For EOA, the end of each interrupt processing requires sending a EOI to 8259A in order to continue accepting interrupts. The Send EOI is implemented by writing OCW2 to a 20h or a0h port.
The difference between a masked interrupt and an NMI is whether it is affected by the if bit, while the 8259A Interrupt screen register (IMR) also affects whether the interrupt is being responded to. Therefore, the external masked interrupt is affected by the IF bit (required 1) and the IMR bit (0 required).
In practice, the generation of interrupts is mostly a privilege-level transformation, and the rules are exactly the same as calling a call to a door. If the interrupt or exception occurs without a privilege level transformation, then eflags, CS, EIP, will be pressed into the stack sequentially, if there is an error code, then the error code is finally compressed stack. If there is a privilege-level transformation, SS and ESP are pressed into the inner stack, then eflags, CS, EIP, error codes (if any). Anyway, the stack will change when an interrupt or an exception occurs.
The instruction iretd must be used when returning from an interrupt or exception, except that it changes the value of the eflags at the same time. It is important to note that only if the CPL is 0 o'clock, the IOPL field in EFlags will change, and if the CPL is less than or equal to IOPL, the if will change. Also note that the error code is not automatically ejected from the stack when the iretd executes, so it is removed from the stack before executing it.
Also, there is a small difference between the break gate and the trap door. Interrupts caused by the interrupt gate vector will reset if, because other interrupts can be prevented from interfering with the processing of the current interrupt, and subsequent iret instructions will reply to the if's original value from the stack, while the interrupts generated through the trap gate will not change if.
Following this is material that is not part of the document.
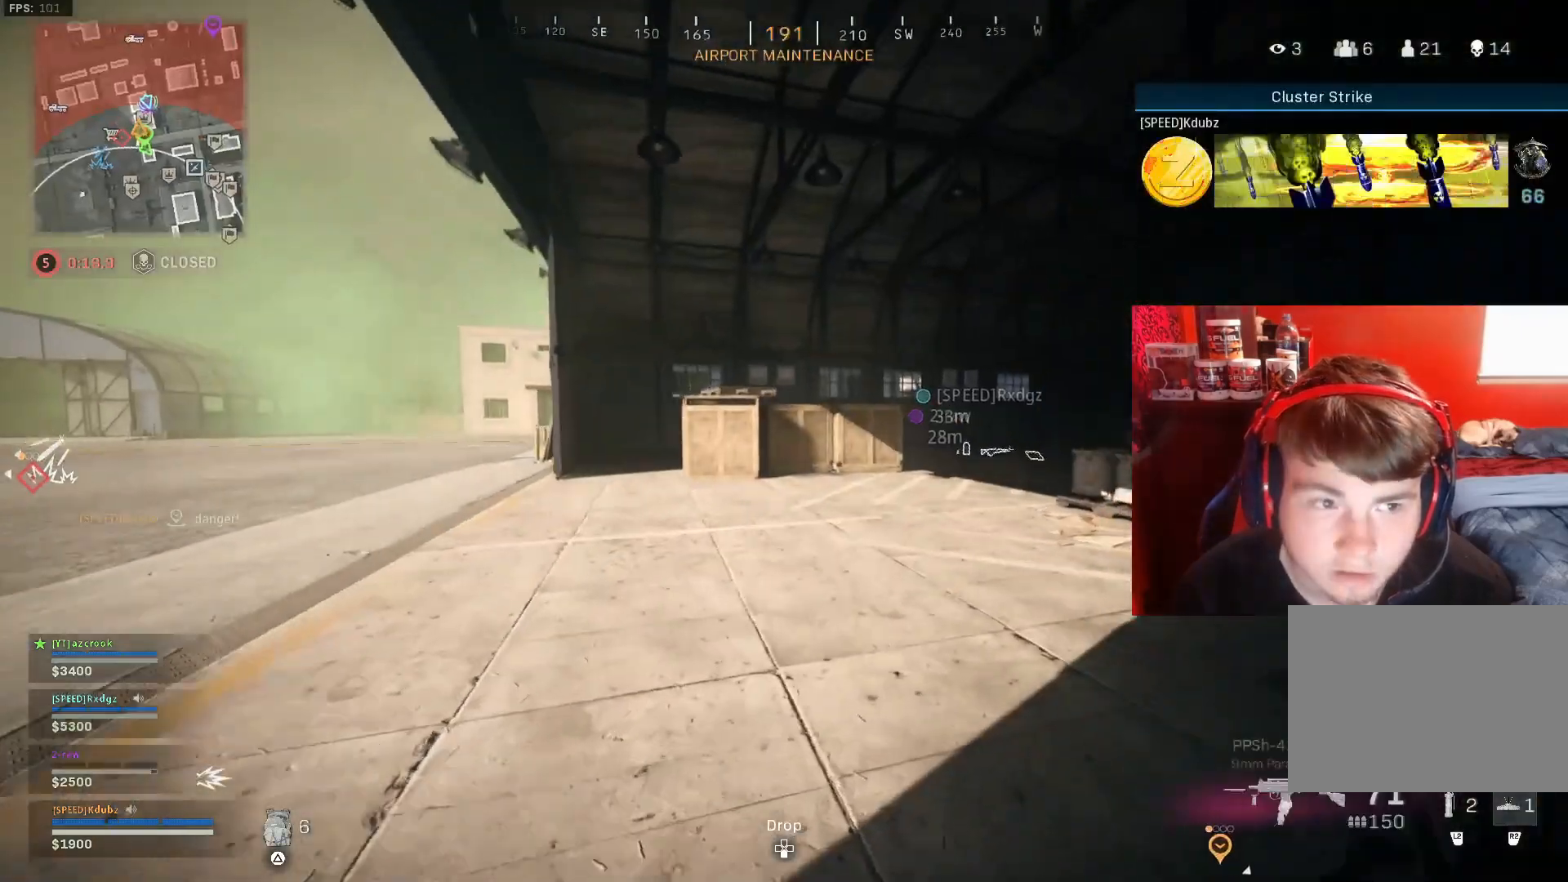
{"buttons": [], "left_stick": "up", "right_stick": "center", "events": [[233, "right_stick", "right"], [467, "right_stick", "center"]]}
The following content is I/O in protected mode with very little content ~
I/O sensitive directives: in, ins, out, outs, CLI, STI, they can only be executed if the CPL is less than or equal to IOPL, and if the low-privileged instruction attempts to access these I/O sensitive instructions will cause a general protection error (#GP).
The instructions that can change the IOPL are only Popf and iretd, but only the programs that run in RING0 can change them, and the low privileged levels cannot be changed, but they do not produce an exception (which remains the same). The directive Popf can also be used to change if (like executing the CLI and STI). In this case, however, the Popf also becomes an I/o sensitive instruction, only if the CPL is less than or equal to IOPL, the Popf can change if, otherwise it remains the same (no exception is generated).
The I/O bitmap base is an offset from the address of the TSS, pointing to the I/O license bitmap. Each of its characters indicates whether a byte port address is available (0 is available and 1 is unavailable). Since each task can have a separate TSS, each task can have its own I/O license bitmap. The I/O license bitmap must end with 0FFh. If the I/O bitmap base is greater than or equal to the TSS segment bounds, there is no I/O license bitmap, and if the CPL is less than or equal to IOPL, all I/O directives will cause an exception. The use of the I/O license bitmap makes it possible for different tasks to have different I/O access rights even under the same privilege level.